Kelompok demonstrasi yang mengaku perwakilan BEM se-Kalsel (padahal dominasi perguruan tinggi dari Banjarmasin) ini pun akhirnya hanya melakukan orasi dan aksi di tengah trotar jalan.


Tak hanya di Banjarmasin, hari itu di beberapa kota lainnya, mahasiswa serentak melakukan demonstrasi demi memperingati 7 tahun rezim Jokowi. Aksi terbesar di Jakarta Pusat.


Kembali ke Banjarmasin. Beberapa bulan terakhir, seringkali terjadi demo mahasiswa di Banjarmasin.


Saya senang dengan beberapa aksi mahasiswa, ini menunjukkan kepedulian para intelejensia terhadap isu-isu yang tengah berkembang di masa sekarang.

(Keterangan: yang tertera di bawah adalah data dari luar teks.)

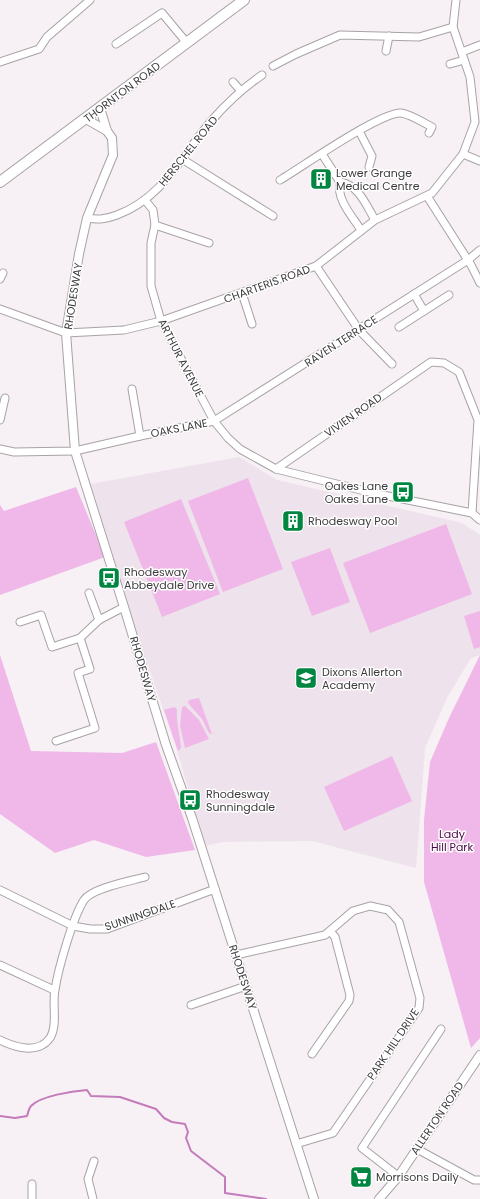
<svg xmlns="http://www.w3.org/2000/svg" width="480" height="1199" font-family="Poppins,sans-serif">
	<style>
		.built { fill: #eee2ec }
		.green { fill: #f0b8e8 }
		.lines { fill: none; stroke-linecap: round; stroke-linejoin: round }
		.stream { stroke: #c37bb9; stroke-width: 2 }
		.minor-casing { stroke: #a8a2a6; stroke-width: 9 }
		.tertiary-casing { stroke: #a8a2a6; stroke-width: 10 }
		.secondary-casing { stroke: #a8a2a6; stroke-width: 12 }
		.minor { stroke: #fff; stroke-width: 7 }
		.tertiary { stroke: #fff; stroke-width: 8 }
		.secondary { stroke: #fff; stroke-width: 10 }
		.labels { text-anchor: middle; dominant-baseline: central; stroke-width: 3; stroke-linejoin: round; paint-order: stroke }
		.street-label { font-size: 11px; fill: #3d3b3d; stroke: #fff }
		.poi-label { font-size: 11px; fill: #3d3b3d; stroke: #fff; text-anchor: start }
		.park-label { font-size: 11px; fill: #490644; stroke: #fff }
	</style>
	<rect width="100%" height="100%" fill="#f7f0f5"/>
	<!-- built -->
	<polygon class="built" points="239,457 277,480 462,523 480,535 480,655 471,658 447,698 425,748 416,868 312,841 222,842 205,846 176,747 137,633 91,484"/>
	<!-- green -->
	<g class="green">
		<polygon points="248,478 283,569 223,592 188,501"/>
		<polygon points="76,487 105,557 0,595 0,505 4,511"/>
		<polygon points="181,499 220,594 162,617 124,522"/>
		<polygon points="446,524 472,594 370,633 343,563"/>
		<polygon points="330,548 350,602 312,616 291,562"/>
		<polygon points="480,611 480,647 474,649 464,616"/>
		<polygon points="0,655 31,751 122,753 156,742 195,850 146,857 94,840 55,853 0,814"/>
		<polygon points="480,655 480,1038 471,1048 424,882 424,820 430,762 449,718"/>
		<polygon points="199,698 212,734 209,733 202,719 188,703 189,700"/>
		<polygon points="185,706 199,720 209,739 185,748 180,726 182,707"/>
		<path d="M174 707 177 709C176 723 180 734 181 748L178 751 164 710Z"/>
		<polygon points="392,756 412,801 344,831 324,787"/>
	</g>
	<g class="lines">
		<!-- stream -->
		<path class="stream" d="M0 1116 15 1118 27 1116C28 1113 29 1108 31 1106 40 1096 73 1091 87 1090L91 1096 120 1097 156 1109 164 1118 172 1122 185 1124 188 1132 186 1138 191 1151 225 1177V1193L266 1199"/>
		<!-- minor casing -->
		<g class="minor-casing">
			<g id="minor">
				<polyline points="116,44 162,13 187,43"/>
				<polyline points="386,51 389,36"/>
				<polyline points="462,52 480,45"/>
				<polyline points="0,62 39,49 47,37 90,0"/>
				<polyline points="450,64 464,60"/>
				<polyline points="273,66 296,54 340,35 419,37 453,27"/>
				<polyline points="233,82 240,90"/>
				<polyline points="359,131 372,156 369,167"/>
				<path d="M322 154 340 182C336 199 352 216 361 230"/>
				<polyline points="463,154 480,161"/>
				<polyline points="182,159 273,216"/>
				<path d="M280 180C302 167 380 112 401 113 410 114 424 123 432 127L429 133"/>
				<path d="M340 182C359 185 366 205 375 220"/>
				<polyline points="427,196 471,265 480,283"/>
				<polyline points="145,200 153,210 155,225 151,243 151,286 161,321 214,421 468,260 480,250"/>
				<path d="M87 218C99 220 106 219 117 215 163 198 182 155 212 120 227 103 243 88 262 75"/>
				<polyline points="155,225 209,243"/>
				<polyline points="316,266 359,330 392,364"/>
				<polyline points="0,279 3,273"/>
				<polyline points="242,293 252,324"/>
				<polyline points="0,309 66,333 124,330 161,321 316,266 375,220 432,193 463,154 475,122 470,77 453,27 456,0"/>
				<polyline points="424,311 449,295"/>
				<polyline points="399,327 424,311 414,294"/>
				<polyline points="132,389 140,436"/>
				<polyline points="0,420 5,398"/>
				<polyline points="0,449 14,452 75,451 140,436 214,421 228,438 240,449 276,469 373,493 472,513 480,520"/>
				<polyline points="276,469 431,362 444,363 459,372 478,420 472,513"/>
				<polyline points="89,593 99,620"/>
				<polyline points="20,622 41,615 52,647 80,638 99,620 124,607"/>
				<polyline points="56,741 95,728 78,673 90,669 80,638"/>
				<polyline points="0,890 73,926 90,929 107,929 215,889"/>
				<polyline points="236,955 325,935 353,911 370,906 388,910 399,922 420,998 419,1008 333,1133 296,1144"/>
				<polyline points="0,965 54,990"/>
				<polyline points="191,1005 246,986"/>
				<path d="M0 1040C14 1047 38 1055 50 1038 58 1025 52 1004 55 990 58 969 73 917 84 900 92 888 131 881 145 877"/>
				<polyline points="312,1054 349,1001 350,995 335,937 330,931"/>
				<polyline points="417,1149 474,1180 480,1180"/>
				<polyline points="398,1176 362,1148 441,1029"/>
				<polyline points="32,1199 32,1184"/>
				<polyline points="93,1199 88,1179 94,1161"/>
			</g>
		</g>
		<!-- tertiary casing -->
		<g class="tertiary-casing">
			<g id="tertiary">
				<polyline points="100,108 107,131 112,138 113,155 87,218 79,254 66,333 75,451 124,607 166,745 192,818 314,1199"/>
				<polyline points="86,119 107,131"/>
				<polyline points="379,1199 398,1177 480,1055"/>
			</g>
		</g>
		<!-- secondary casing -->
		<g class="secondary-casing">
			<polyline id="secondary" points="0,182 244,0"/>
		</g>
		<!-- minor -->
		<use href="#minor" class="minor"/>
		<!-- tertiary -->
		<use href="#tertiary" class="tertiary"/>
		<!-- secondary -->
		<use href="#secondary" class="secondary"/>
	</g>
	<!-- icons -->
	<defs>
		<g id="building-square" transform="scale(1.15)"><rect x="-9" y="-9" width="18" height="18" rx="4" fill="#008641" stroke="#fff"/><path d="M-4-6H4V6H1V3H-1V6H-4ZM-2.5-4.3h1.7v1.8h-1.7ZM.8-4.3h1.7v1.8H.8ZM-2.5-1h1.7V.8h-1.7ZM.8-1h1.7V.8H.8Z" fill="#fff"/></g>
		<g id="bus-square" transform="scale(1.15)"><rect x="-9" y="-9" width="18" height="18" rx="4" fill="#008641" stroke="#fff"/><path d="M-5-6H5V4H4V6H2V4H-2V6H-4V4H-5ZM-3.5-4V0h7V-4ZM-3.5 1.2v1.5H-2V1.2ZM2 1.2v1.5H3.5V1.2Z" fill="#fff"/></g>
		<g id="school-square" transform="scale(1.15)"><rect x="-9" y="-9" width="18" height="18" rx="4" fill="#008641" stroke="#fff"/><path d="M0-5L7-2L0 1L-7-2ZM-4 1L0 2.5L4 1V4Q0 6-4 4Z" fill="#fff"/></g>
		<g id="supermarket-square" transform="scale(1.15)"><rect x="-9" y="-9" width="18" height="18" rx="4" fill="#008641" stroke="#fff"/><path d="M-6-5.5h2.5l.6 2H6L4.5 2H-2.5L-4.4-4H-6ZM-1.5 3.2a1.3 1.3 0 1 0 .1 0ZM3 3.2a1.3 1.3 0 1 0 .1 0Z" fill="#fff"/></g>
	</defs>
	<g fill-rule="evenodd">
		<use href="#building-square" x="321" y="179"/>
		<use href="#bus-square" x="403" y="492"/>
		<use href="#building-square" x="293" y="521"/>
		<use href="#bus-square" x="109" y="578"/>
		<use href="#school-square" x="306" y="678"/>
		<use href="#bus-square" x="190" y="800"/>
		<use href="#supermarket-square" x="361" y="1177"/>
	</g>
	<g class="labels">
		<!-- street labels -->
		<g class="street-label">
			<text transform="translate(122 92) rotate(-37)">THORNTON ROAD</text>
			<text transform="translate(188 151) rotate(-51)">HERSCHEL ROAD</text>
			<text transform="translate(267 284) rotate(-20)">CHARTERIS ROAD</text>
			<text transform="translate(73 296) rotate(-81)">RHODESWAY</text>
			<text transform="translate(341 341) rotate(-33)">RAVEN TERRACE</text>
			<text transform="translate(181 358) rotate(63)">ARTHUR AVENUE</text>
			<text transform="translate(353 415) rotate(-35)">VIVIEN ROAD</text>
			<text transform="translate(179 428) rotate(-11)">OAKS LANE</text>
			<text transform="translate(143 669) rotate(74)">RHODESWAY</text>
			<text transform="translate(140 915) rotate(-19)">SUNNINGDALE</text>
			<text transform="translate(243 977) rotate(72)">RHODESWAY</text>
			<text transform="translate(393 1044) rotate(-56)">PARK HILL DRIVE</text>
			<text transform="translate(437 1118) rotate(-56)">ALLERTON ROAD</text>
		</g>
		<!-- poi labels -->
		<g class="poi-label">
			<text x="336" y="173">Lower Grange<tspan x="336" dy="13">Medical Centre</tspan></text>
			<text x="388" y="486" text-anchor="end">Oakes Lane<tspan x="388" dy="13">Oakes Lane</tspan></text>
			<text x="308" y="521">Rhodesway Pool</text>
			<text x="124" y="572">Rhodesway<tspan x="124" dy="13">Abbeydale Drive</tspan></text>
			<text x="322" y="672">Dixons Allerton<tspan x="322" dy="13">Academy</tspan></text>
			<text x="206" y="794">Rhodesway<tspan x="206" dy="13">Sunningdale</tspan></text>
			<text x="376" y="1177">Morrisons Daily</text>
		</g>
		<!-- park labels -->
		<g class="park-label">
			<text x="452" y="834">Lady<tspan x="452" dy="13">Hill Park</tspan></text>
		</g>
	</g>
</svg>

Namun ada yang mengganjal. Apakah ini murni soal memperjuangkan kepentingan rakyat? Atau ada hal politis di baliknya? Hanya Tuhan dan korlap demonstrasi yang tahu soal itu.


Ramai sekali isu nasional dibawa ke daerah yang kemudian mengakibatkan gelombang demonstrasi cukup besar.


Sebagai calon penerus generasi, tidak ada salahnya untuk peduli terhadap beberapa isu nasional. Namun, alangkah baiknya jika aksi tersebut benar-benar murni dari hati nurani mereka sendiri, tanpa ada dompleng dari pihak manapun. Terlebih dari partai politik, yang kerap kali menyisipkan beberapa agenda mereka melalui organisasi ekstra kampus.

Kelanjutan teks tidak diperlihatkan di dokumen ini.